Of course, I've definitely got a few questions. Is there more to the combat coming in future builds? How much of an impact will the 4X politics have in the long term? And aside from ruling all of The Great Ursee, will there be any other goals for players to work towards? Answers will surely come as Bulwark nears its release date — currently unspecified — but even if it were to launch just as it is now, I'd still love it. What I've played already has me hooked, and I can't wait to dive back in once it's out and I (hopefully) don't have a build limit to contend with.

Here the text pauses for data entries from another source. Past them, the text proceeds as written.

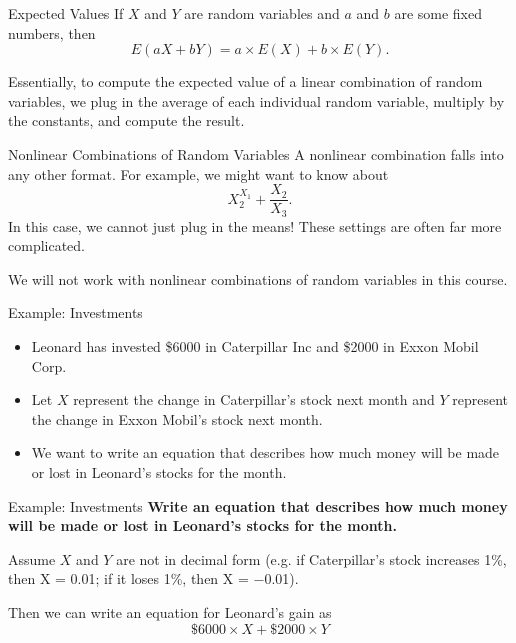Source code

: \begin{frame}{Expected Values}
    If $X$ and $Y$ are random variables and $a$ and $b$ are some fixed numbers, then
    \[
        E(aX + bY) = a×E(X)+b×E(Y).
    \]
    
    \vspace{12pt}Essentially, to compute the expected value of a linear combination of random variables, we plug in the average of each individual random variable, multiply by the constants, and compute the result.
\end{frame}

\begin{frame}{Nonlinear Combinations of Random Variables}
    A nonlinear combination falls into any other format. For example, we might want to know about
    \[
        X_2^{X_1} + \frac{X_2}{X_3}.
    \]
    In this case, we cannot just plug in the means! These settings are often far more complicated. 
    
    \vspace{12pt}We will not work with nonlinear combinations of random variables in this course.
\end{frame}

\begin{frame}{Example: Investments}
    \begin{itemize}
        \item Leonard has invested \$6000 in Caterpillar Inc and \$2000 in Exxon Mobil Corp.
        \item Let $X$ represent the change in Caterpillar’s stock next month and $Y$ represent the change in Exxon Mobil’s stock next month.
        \item We want to write an equation that describes how much money will be made or lost in Leonard’s stocks for the month.
    \end{itemize}
\end{frame}

\begin{frame}{Example: Investments}
    \textbf{Write an equation that describes how much money will be made or lost in Leonard’s stocks for the month.}
    
    \vspace{12pt}Assume $X$ and $Y$ are not in decimal form (e.g. if Caterpillar’s stock increases 1\%, then X = 0.01; if it loses 1\%, then X = −0.01). 
    
    \vspace{12pt}Then we can write an equation for Leonard’s gain as
    \[
        \$6000\times X + \$2000\times Y
    \]
\end{frame}

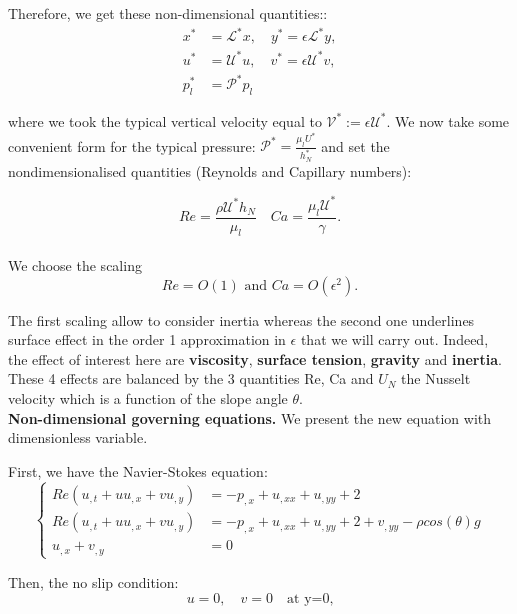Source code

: \documentclass[12pt]{article}
\begin{document}
Therefore, we get these non-dimensional quantities:: 
\begin{align*}
    x^* &= \mathcal{L^*}x, \quad y^*= \epsilon \mathcal{L^*}y, \\
    u^* &= \mathcal{U^*}u,  \quad v^*= \epsilon \mathcal{U^*}v, \\
    p_l^* &= \mathcal{P^*}p_l
\end{align*}

where we took the typical vertical velocity equal to $\mathcal{V}^*:=\epsilon\mathcal{U}^*.$ We now take some convenient form for the typical pressure: $\mathcal{P^*} = \frac{\mu_lU^*}{h_N^*}$ and set the nondimensionalised quantities (Reynolds and Capillary numbers): 

\begin{equation}
    \boxed{
    Re = \frac{\rho \mathcal{U^*} h_N}{\mu_l} \quad Ca = \frac{\mu_l \mathcal{U^*}}{\gamma}.
    }
\end{equation}
\\

We choose the scaling 
\begin{equation}
Re=O(1) \text{ and } Ca=O(\epsilon^2). 
\end{equation}

The first scaling allow to consider inertia whereas the second one underlines surface effect in the order 1 approximation in $\epsilon$ that we will carry out. 
Indeed, the effect of interest here are \textbf{viscosity}, \textbf{surface tension}, \textbf{gravity} and \textbf{inertia}. These 4 effects are balanced by the 3 quantities Re, Ca and $U_N$ the Nusselt velocity which is a function of the slope angle $\theta$.
\\
            
 \textbf{Non-dimensional governing equations.} We present the new equation with dimensionless variable.

First, we have the Navier-Stokes equation:
\begin{equation}\label{eq NavierStokes1}
\left\{
\begin{aligned}
    Re(u_{,t}+uu_{,x}+vu_{,y}) &= -p_{,x} + u_{,xx} + u_{,yy} + 2\\
    Re(u_{,t}+uu_{,x}+vu_{,y}) &= -p_{,x} + u_{,xx} + u_{,yy} + 2 + v_{,yy} - \rho cos(\theta)g\\
     u_{,x} + v_{,y} &= 0 
\end{aligned}
\right.
\end{equation}


Then, the no slip condition: 
\begin{equation}\label{eq_no_slip}
    u=0, \quad v=0 \quad \text{at y=0,}
\end{equation}
\end{document}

Bulwark: Falconeer Chronicles doesn't have a release date yet, but we do know it's coming to Xbox and PlayStation systems in addition to Windows PC. The Falconeer, its predecessor, retails on these platforms (including Xbox One consoles) for $20, though you can often get it for less. It was also on Xbox Game Pass in 2021, and it's possible Bulwark might appear on the service, too.
The prequel to Bulwark is The Falconeer, a beautiful aerial combat game in which you take control of a mighty warbird. As you embark on missions and take on quests, you'll engage in tons of intense dogfights with enemy warbirds, dragons, and other threats soaring above The Great Ursee's stormy seas.